- TO DO:
Find the word "down" in the data. Return every line where it appears.

- SUPPLIED RECORDS:

--*--

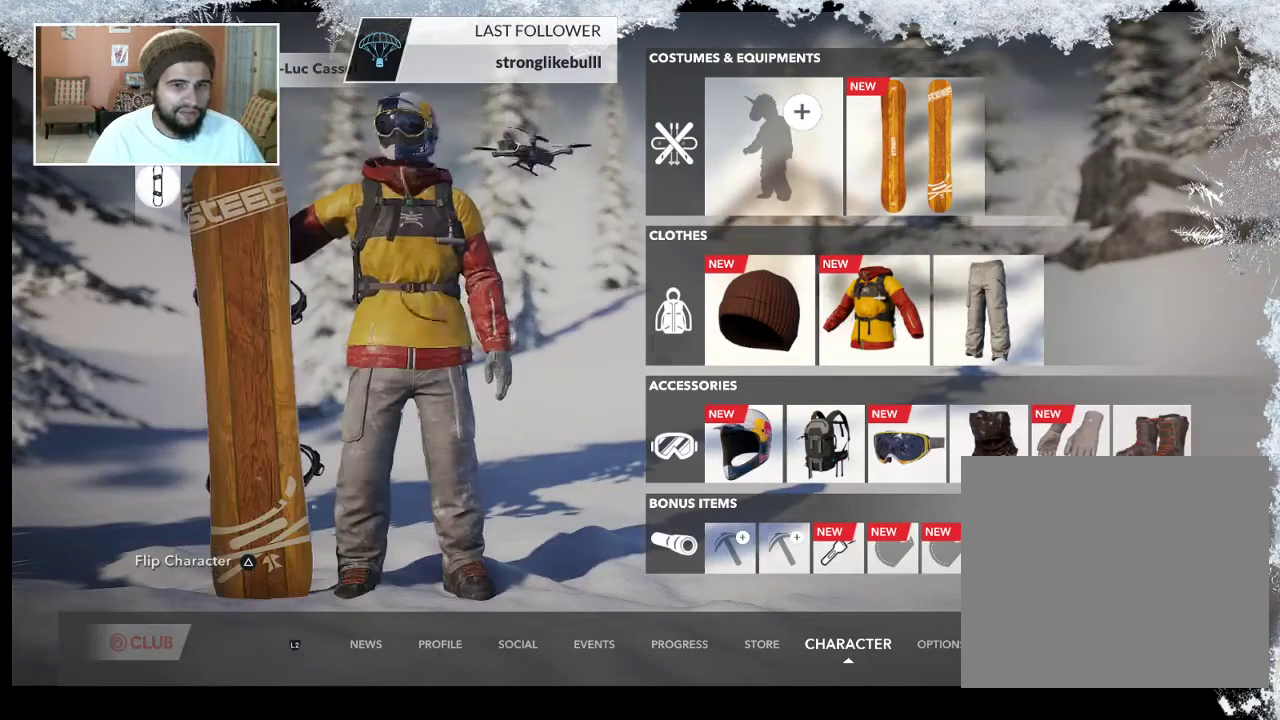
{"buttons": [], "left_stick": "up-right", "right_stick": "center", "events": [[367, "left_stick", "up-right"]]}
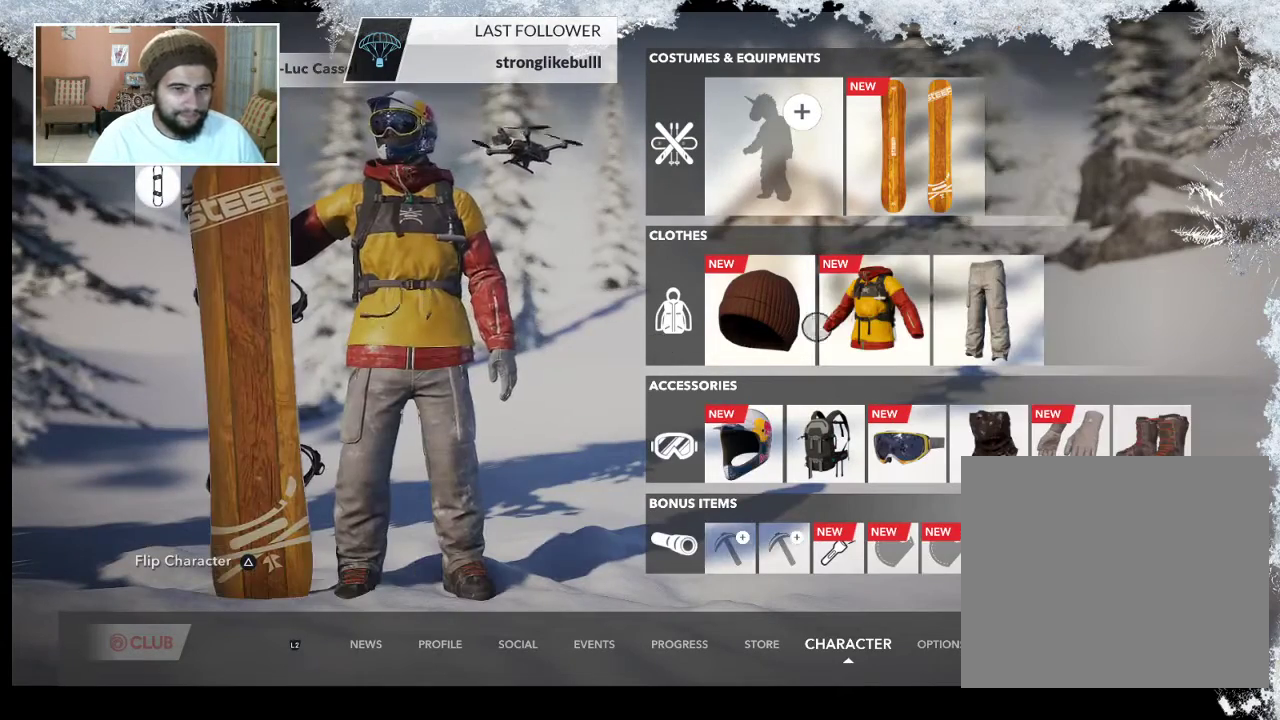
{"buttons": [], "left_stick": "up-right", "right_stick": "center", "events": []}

--*--

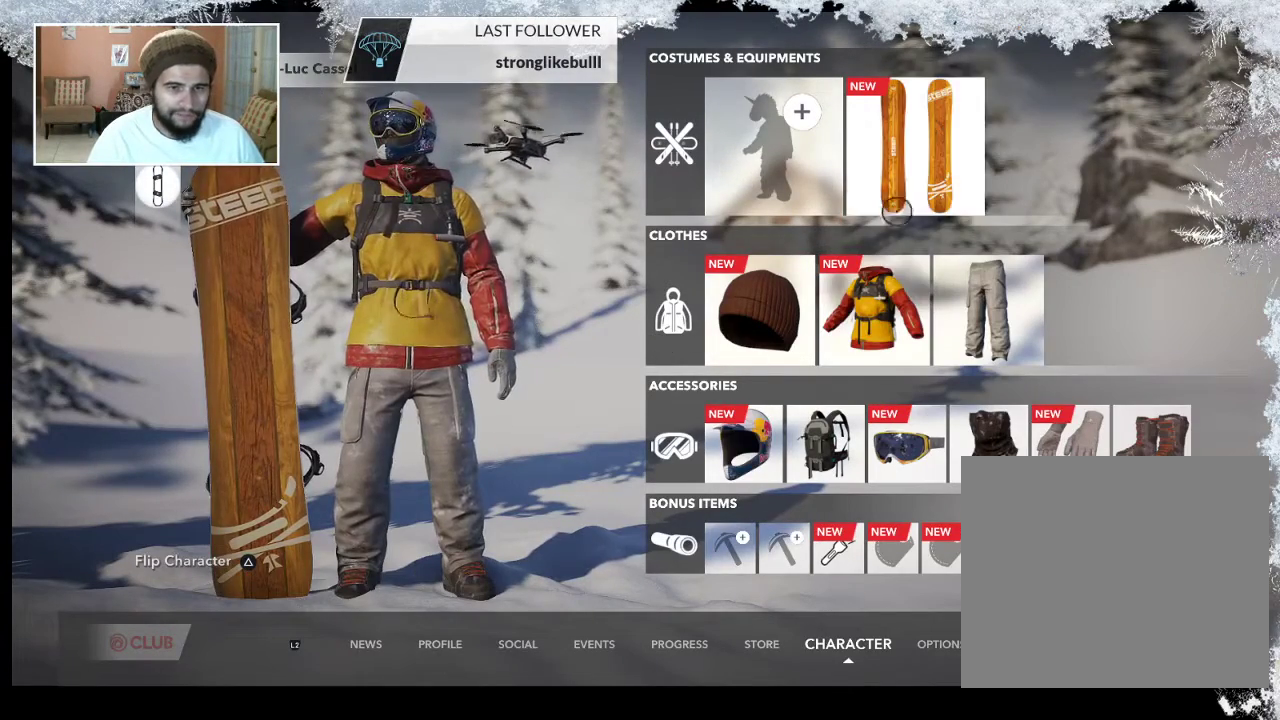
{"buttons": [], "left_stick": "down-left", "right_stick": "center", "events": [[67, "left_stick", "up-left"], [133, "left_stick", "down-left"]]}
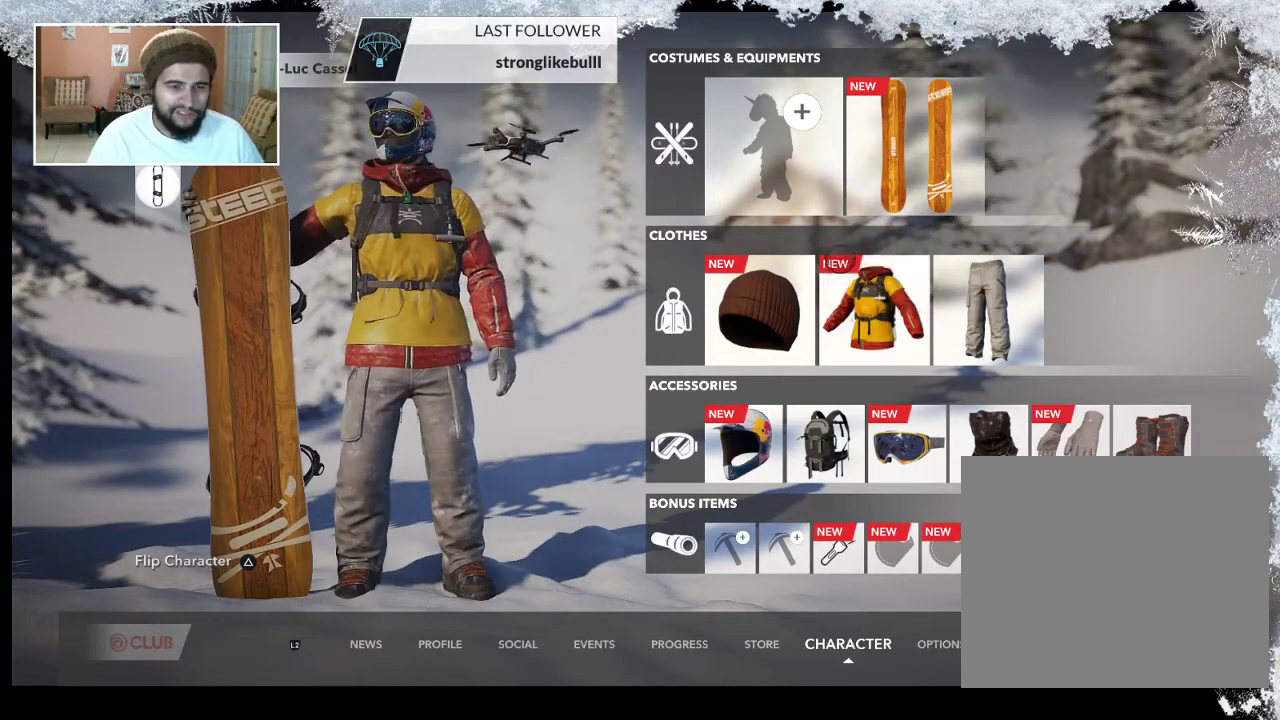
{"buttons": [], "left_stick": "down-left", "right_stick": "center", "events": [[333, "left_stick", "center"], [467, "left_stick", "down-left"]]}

--*--

- EXERCISE RESPONSE:
{"buttons": [], "left_stick": "down-left", "right_stick": "center", "events": [[67, "left_stick", "up-left"], [133, "left_stick", "down-left"]]}
{"buttons": [], "left_stick": "down-left", "right_stick": "center", "events": [[333, "left_stick", "center"], [467, "left_stick", "down-left"]]}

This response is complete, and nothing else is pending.